NANOCARRIERS FOR MULTIDRUG RESISTANT TUBERCULOSIS (MDR TB) THERAPY: A STATE-OF-THE-ART REVIEW

Abstract

Background: Multidrug Resistant tuberculosis is a significant global health problem because of low drug efficacy, low bioavailability and high side effect of the traditional therapy. Nanocarrier mediated drug delivery systems have been reported to an effective approach for improving therapeutic effects by enhancing the solubility of drugs, targeted delivery and minimizing systemic toxicity. Objective: This review provides a current overview of recent developments in nanocarriers for MDR TB treatment, emphasizing their ability to bypass drug resistance mechanisms, improve pharmacokinetics & increase patient compliance.
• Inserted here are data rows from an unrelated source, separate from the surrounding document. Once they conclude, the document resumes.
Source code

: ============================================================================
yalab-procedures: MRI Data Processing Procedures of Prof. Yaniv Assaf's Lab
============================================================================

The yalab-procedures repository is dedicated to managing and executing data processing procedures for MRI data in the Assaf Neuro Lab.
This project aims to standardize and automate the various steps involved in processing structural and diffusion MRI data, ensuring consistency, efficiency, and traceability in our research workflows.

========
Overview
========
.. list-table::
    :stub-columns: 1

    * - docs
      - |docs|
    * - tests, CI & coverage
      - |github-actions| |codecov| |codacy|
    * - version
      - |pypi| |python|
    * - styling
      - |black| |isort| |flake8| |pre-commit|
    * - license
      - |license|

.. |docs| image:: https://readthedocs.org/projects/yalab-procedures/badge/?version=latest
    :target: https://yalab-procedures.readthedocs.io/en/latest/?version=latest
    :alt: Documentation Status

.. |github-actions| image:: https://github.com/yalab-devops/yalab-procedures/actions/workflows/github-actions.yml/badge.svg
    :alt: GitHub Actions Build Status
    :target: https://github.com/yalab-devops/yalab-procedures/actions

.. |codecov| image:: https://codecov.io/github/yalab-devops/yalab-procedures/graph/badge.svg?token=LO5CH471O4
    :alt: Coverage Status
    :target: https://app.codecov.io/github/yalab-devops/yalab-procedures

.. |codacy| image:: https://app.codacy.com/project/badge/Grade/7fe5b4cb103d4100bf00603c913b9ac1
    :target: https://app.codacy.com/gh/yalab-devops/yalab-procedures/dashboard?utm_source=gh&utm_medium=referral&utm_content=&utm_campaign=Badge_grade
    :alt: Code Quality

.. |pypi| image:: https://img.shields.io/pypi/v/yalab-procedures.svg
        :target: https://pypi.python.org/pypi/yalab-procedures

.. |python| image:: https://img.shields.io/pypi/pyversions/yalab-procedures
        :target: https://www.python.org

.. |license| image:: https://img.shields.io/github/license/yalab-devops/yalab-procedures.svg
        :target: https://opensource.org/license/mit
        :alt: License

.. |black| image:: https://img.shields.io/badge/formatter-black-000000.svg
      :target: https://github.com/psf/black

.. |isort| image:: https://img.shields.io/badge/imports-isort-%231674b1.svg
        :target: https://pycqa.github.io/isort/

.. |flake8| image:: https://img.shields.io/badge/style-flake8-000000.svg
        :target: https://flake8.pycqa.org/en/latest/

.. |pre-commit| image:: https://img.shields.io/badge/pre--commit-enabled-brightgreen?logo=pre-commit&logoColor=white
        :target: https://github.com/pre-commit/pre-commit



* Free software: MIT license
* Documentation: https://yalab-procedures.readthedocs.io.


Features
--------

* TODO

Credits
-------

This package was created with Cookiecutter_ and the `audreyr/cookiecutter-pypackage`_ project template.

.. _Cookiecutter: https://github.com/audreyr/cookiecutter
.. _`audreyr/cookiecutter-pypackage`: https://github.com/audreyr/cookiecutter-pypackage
Methodology: An extensive literature search was made via PubMed, Scopus and Web of Science, on studies (2010–2025) on polymeric nanoparticles, lipid carriers, inorganic nanoparticles, and hybrid systems for the treatment of MDR-TB. Critical parameters like drug loading efficiency, release rate, in vitro/in vivo efficacy, and toxicity profiles were evaluated. Results: Nanocarriers like liposomes, solid lipid nanoparticles, polymeric micelles and mesoporous silica nanoparticles have enhanced drug stability, controlled release and better targeting towards infected macrophages. Ligand conjugated nanocarriers enhance cellular uptake and minimize off targeting. Preclinical evidence indicates dramatic reductions in bacterial load and treatment duration when compared to free drugs. Some issues still remain regarding scalability, regulatory clearance, and long-term safety. Conclusion: Nanocarrier derived delivery systems have immense potential to transform the management of MDR TB by overcoming pharmacokinetic barriers and resistance mechanisms. Areas to target in the future should be clinical translation, combination therapy, and smart stimulus responsive systems for efficient TB management.